What we can do for the world

San Francisco Chronicle.
San Francisco Chronicle.

   San Francisco Chronicle



 What We Can Do For the World

FOR MOST OF the 125,000 of us who worked with the Peace Corps, President John Kenne­dy’s 1961 inaugural words served as our invisible armband: “Ask not what America can do for you, but together what we can do for the freedom of man.”

Hopefully, President Bush was the world leader who said to Gorbachev during his visit to Washington: “Ask not what you can do for just your country, but together what we can do for the world.”

Bush should support legislation that provides for joint implementation with the Soviets of pro­jects that are designed to address problems In areas including care of the elderly and the disa­bled, health, and protection of the environment.

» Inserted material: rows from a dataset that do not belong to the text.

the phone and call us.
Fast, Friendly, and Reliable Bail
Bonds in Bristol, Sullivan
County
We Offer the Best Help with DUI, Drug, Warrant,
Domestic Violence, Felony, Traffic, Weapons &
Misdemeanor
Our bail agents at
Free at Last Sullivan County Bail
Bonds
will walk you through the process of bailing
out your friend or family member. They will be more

The sooner American and Soviet “peace corps volunteers” can serve under that invisible armband, the more quickly we will have fewer hungry and angry people.

At about $20,000 per volunteer per year, there are few better long-term investments. Shift­ing the $400 million (and climbing) that goes into building a single B-1 bomber to funding for 20,000 U.S. volunteers for a year In an American-Soviet Peace Corps would be a giant step toward a kind­er and gentler mankind.

This Peace Corps would start with Soviets and Americans training, living and working to­gether in their respective nations. Then volun­teers would live and work together on problems facing lesser-developed nations.

The world needs concerted and coordinated efforts from the superpowers so that they may better understand each other and global needs.

An American-Soviet Peace Corps would be a small step that moves all of mankind forward.

Dwayne Hunn is a former Peace Corps volunteer in India. He now lives in Mill Valley.